Republican political strategist Mark Salter mocked Wisconsin Gov. Scott Walker for comparing the fight against Islamic State terrorists to his battle with union protesters in his home state.
Salter, an adviser during Arizona Sen. John McCain’s 2008 presidential campaign, posted a link to a National Review article on Facebook slamming Walker’s remarks at the Conservative Political Action Conference, according to Business Insider.
Salter also made his own colorful comment on the social media site Thursday, saying, "I want to like him but Scott Walker is kind of a dumb a**."
Salter became notorious during the 2008 campaign as an outspoken McCain staffer who sent a series of lively messages to the media dubbed "Saltergrams," Business Insider reported. He’s also collaborated with McCain on several nonfiction books.

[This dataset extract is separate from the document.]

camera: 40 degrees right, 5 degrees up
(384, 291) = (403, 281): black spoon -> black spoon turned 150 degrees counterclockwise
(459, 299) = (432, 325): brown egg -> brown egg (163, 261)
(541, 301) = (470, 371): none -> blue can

The controversy started during the question-and-answer period of Walker’s acclaimed speech at CPAC when he was asked how he would deal with international threats like that posed by the Islamic State (ISIS).

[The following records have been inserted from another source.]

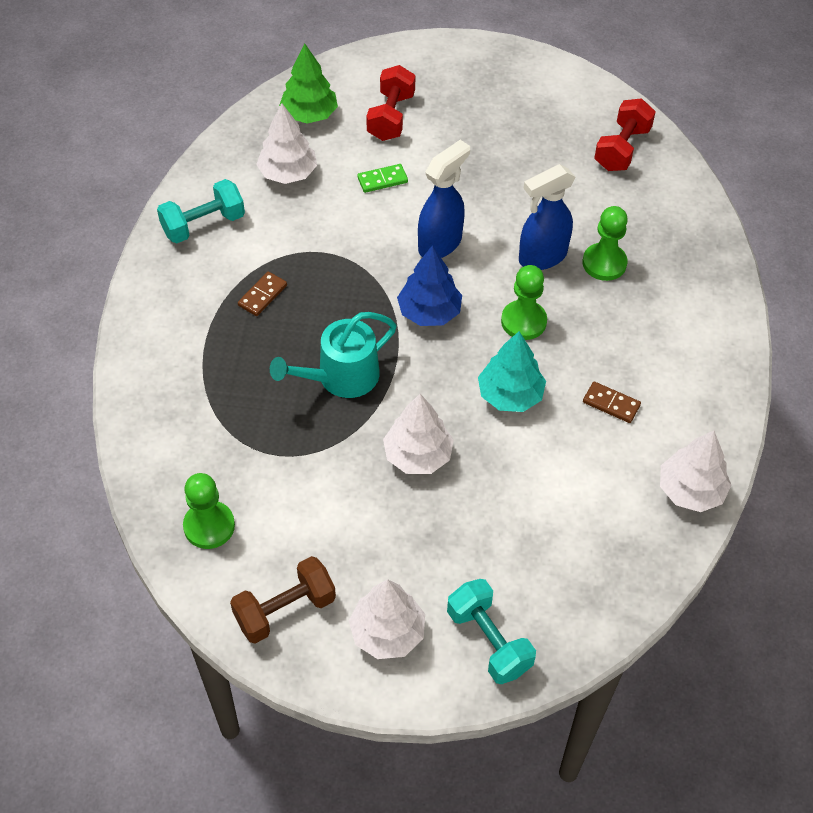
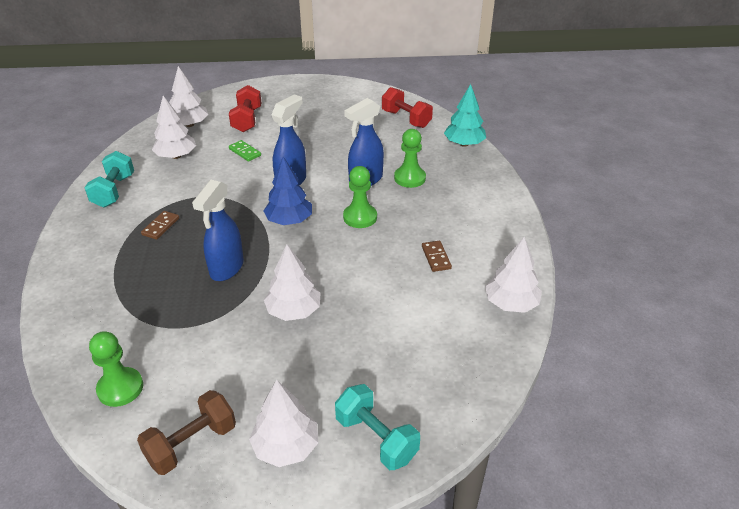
camera: 10 degrees left, 15 degrees down
(203, 225) = (114, 191): turquoise dumbbell -> turquoise dumbbell turned 45 degrees counterclockwise
(309, 115) = (189, 125): green tree -> white tree
(341, 377) = (226, 268): turquoise watering can -> blue spray bottle
(382, 180) = (245, 152): green domino -> green domino turned 75 degrees clockwise
(510, 395) = (359, 262): turquoise tree -> turquoise tree (464, 144)
(611, 404) = (436, 257): brown domino -> brown domino turned 60 degrees clockwise
(621, 149) = (406, 119): red dumbbell -> red dumbbell turned 60 degrees counterclockwise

"I want a commander-in-chief who will do everything in their power to ensure that the threat from radical Islamic terrorists does not wash up on American soil," Walker said. "If I can take on 100,000 protesters, I can do the same across the world."
later appeared on Bloomberg Politics' "With All Due Respect" to clarify his off-the-cuff remarks during a chat with hosts John Heilemann and Mark Halperin.
"My point was just, if I could handle that kind of a pressure and kind of intensity, I think I'm up for the challenge for whatever might come, if I choose to run for president," Walker said.
The National Review’s Jim Geraghty
said that by equating ISIS militants to union protesters "he may have made a genuine unforced error."
Geraghty said, "That is a terrible response. First, taking on a bunch of protesters is not comparably difficult to taking on a caliphate with sympathizers and terrorists around the globe, and saying so suggests Walker doesn’t quite understand the complexity of the challenge from ISIS and its allied groups.
"Secondly, it is insulting to the protesters, a group I take no pleasure in defending. The protesters in Wisconsin, so furiously angry over Walker’s reforms and disruptive to the procedures of passing laws, earned plenty of legitimate criticism.
"But they’re not ISIS. They’re not beheading innocent people. They’re Americans, and as much as we may find their ideas, worldview, and perspective spectacularly wrongheaded, they don’t deserve to be compared to murderous terrorists."
Despite the furor, Walker has gone from being an outsider to a front-runner in the race for the White House while leading in several polls along with former Florida Gov. Jeb Bush.
Walker has distinguished himself
among a large field of potential 2016 presidential contenders by having achieved widespread support across a broad range of Republican voters, according to the National Journal.
"The real opportunity for the party is if someone like a Scott Walker can unite this populist wing with the more establishment wing. I think that's a stronger general election candidate than just going down the establishment side [for a nominee] with a lack of energy on the populist wing," John Weaver, chief strategist for McCain's 2008 campaign, told the Journal.